日本経済に長期低迷を強いてきた要因の一つとして、円高をいうエコノミストや学者は多い。 たしかに円高の進行は、世界比較で日本の労働賃金レベルがどんどん上がっていくことを意味し、国際競争力という点ではマイナスである。
また、円高で海外製品の輸入が増えることになり、それは国内の雇用を奪うことにもなる。 逆に、日本製品の輸出には不利となり、輸出産業を中心に円高不況が襲う。
そういった理由で、なんとしても円高傾向を阻止し、円安に持っていかなければならない。 このままでは、日本経済はじり貧から逃れられないと主張する声が強かった。
ところが、この2年ちょっとで1ドル80円前後だったのが、120円へ大幅な円安となった。 当初は J カーブ効果で輸出は伸びないが、そのうち円安効果は出てくると期待されたものの、一向に輸出は大幅増加となってこない。 むしろ、円安で輸入代金の支払いは急増している。

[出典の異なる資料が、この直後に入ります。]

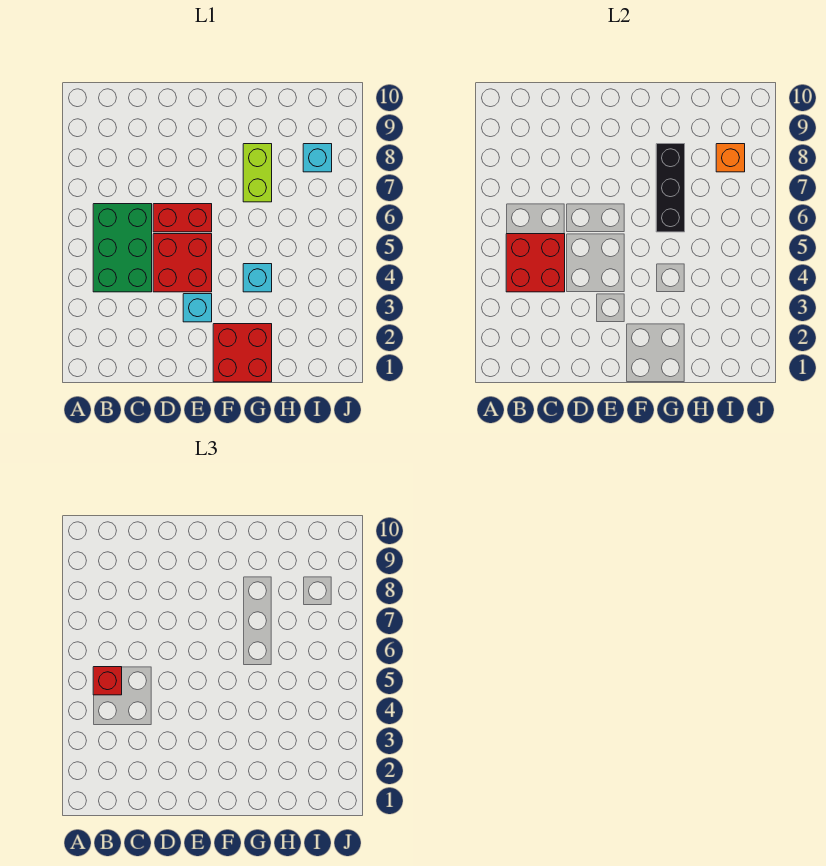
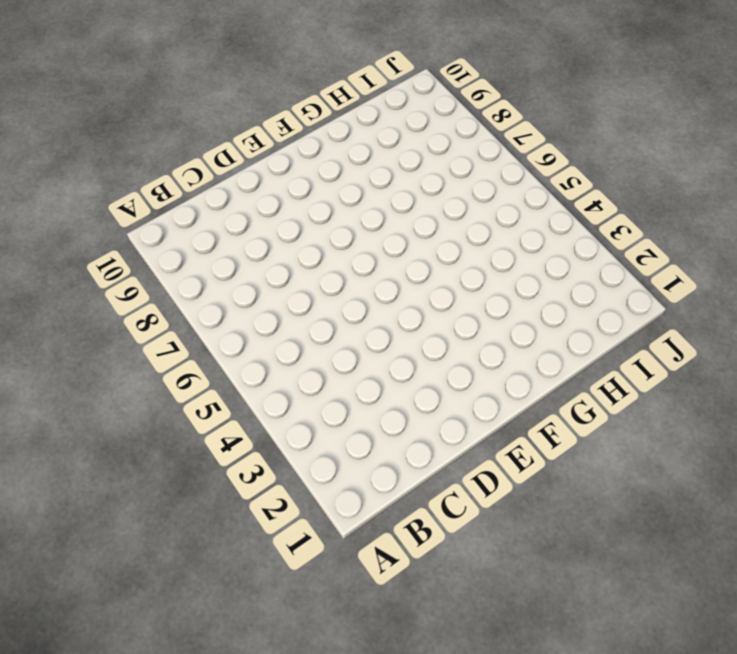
none -> green brick B4:C6 level 1
none -> red brick D4:E5 level 1
none -> red brick D6:E6 level 1

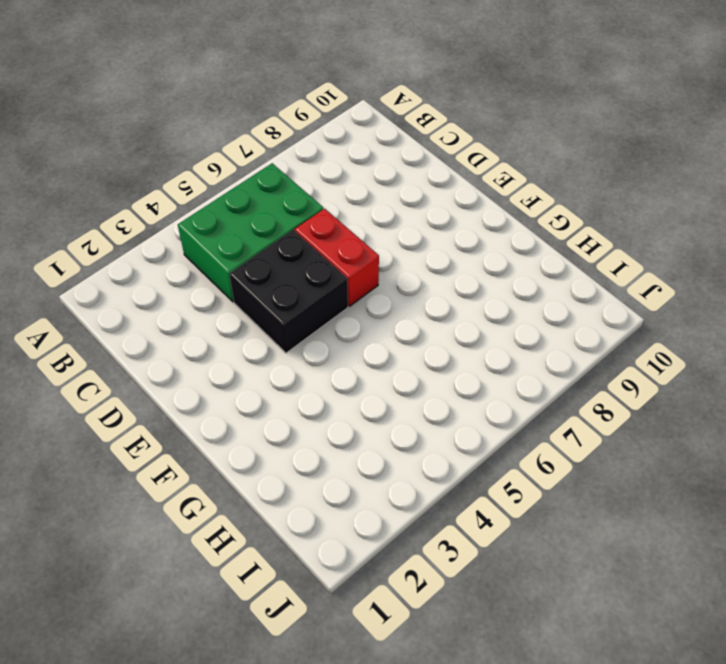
black brick D4:E5 level 1 -> red brick D4:E5 level 1
none -> cyan brick E3 level 1
none -> red brick F1:G2 level 1
none -> cyan brick G4 level 1

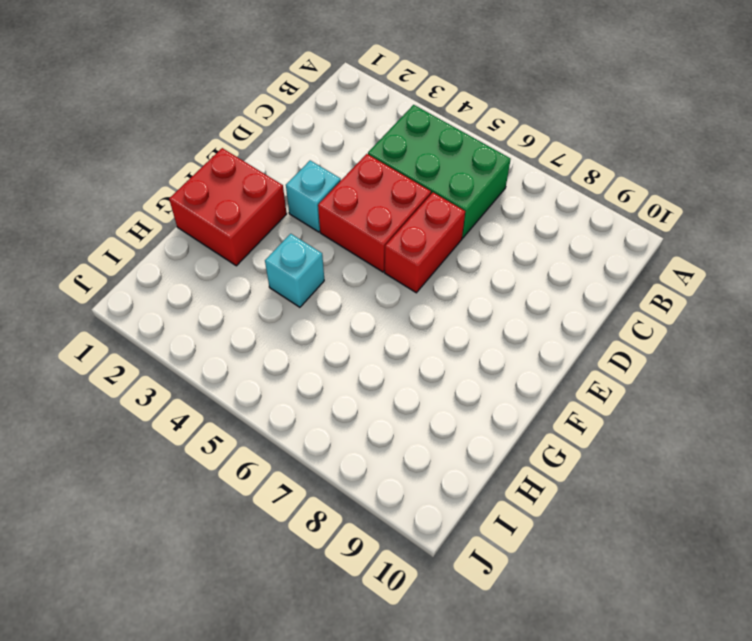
none -> lime brick G7:G8 level 1
none -> cyan brick I8 level 1
none -> red brick B4:C5 level 2

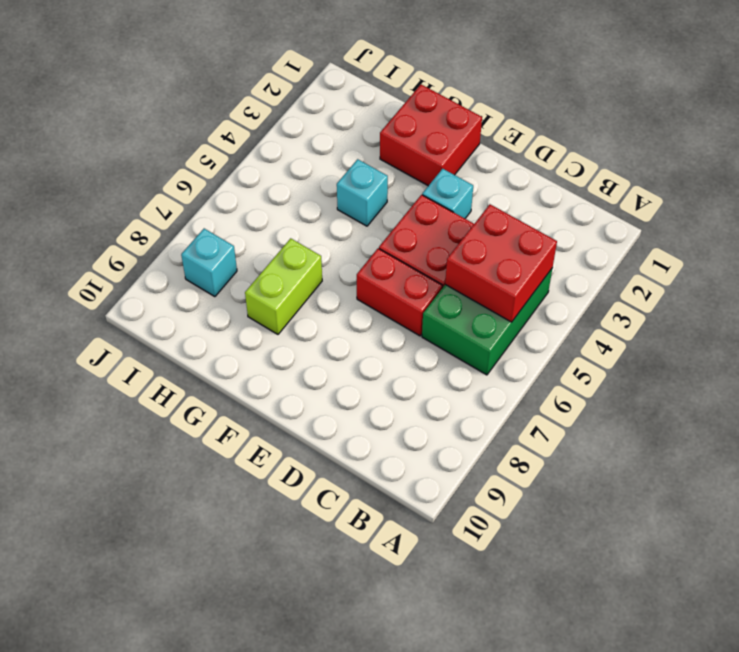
none -> black brick G6:G8 level 2
none -> orange brick I8 level 2
none -> red brick B5 level 3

いま世界を見渡すに、為替安政策が景気促進につながるとする傾向は強い。 中国は元をできるだけ低く抑えておきたいし、日本は円安政策に舵を切ったし、 EU もユーロ安を指向している。 新興国も国内のインフレ圧力とは闘いながらも、自国の通貨安で輸出を伸ばしたがっている。
さてさて、通貨安政策がどれほどの効果があるものだろうか。 まだ経済規模の小さい発展途上国や新興国ならいざ知らず、先進国や成熟経済においてやみくもな為替管理は、むしろ経済のダイナミズムを阻害するおそれがあるのでは。
早い話、学者や政治家が国内景気の浮上には通貨安が望ましいとする横で、グローバル企業の為替離れがどんどん進んでいる。 世界各国でビジネスを展開する企業にとっては、為替変動を相殺させながら事業拡大を図るのは、もう当たり前のこと。
一国が通貨安にこだわればこだわるほど、無理強いの歪みはいずれマーケットで調整されようが、これまたグローバル企業では長期の投資戦略に織り込み済みである。
そもそも、一国の通貨が高くなっているのは国力の強さを示しているわけで、歓迎こそすれ反対の理由はない。 好例が、スイスである。 日本以上にスイスフラン高が進んだが、スイス企業のグローバル化と国内の雇用促進は並行的に進んでいる。 またし、スイス国内の観光産業もスイスフラン高を屁とも思っていない。
政治は国内の景気や雇用に引きずられて、為替変動に神経をとがらすあまり、しばしば経済合理性に欠けた判断をしがちである。 そして、どこかで痛烈なマーケットの洗礼を浴びる。
われわれ長期投資家は企業と一緒に世界経済全体を視野に、合理的な行動に徹しよう。 世界人口は毎日18万5000人ずつ増えていて、拡大の一途をたどっている。 為替変動や原油安といった一時的な要因に振り回されることなく、企業を応援していこう。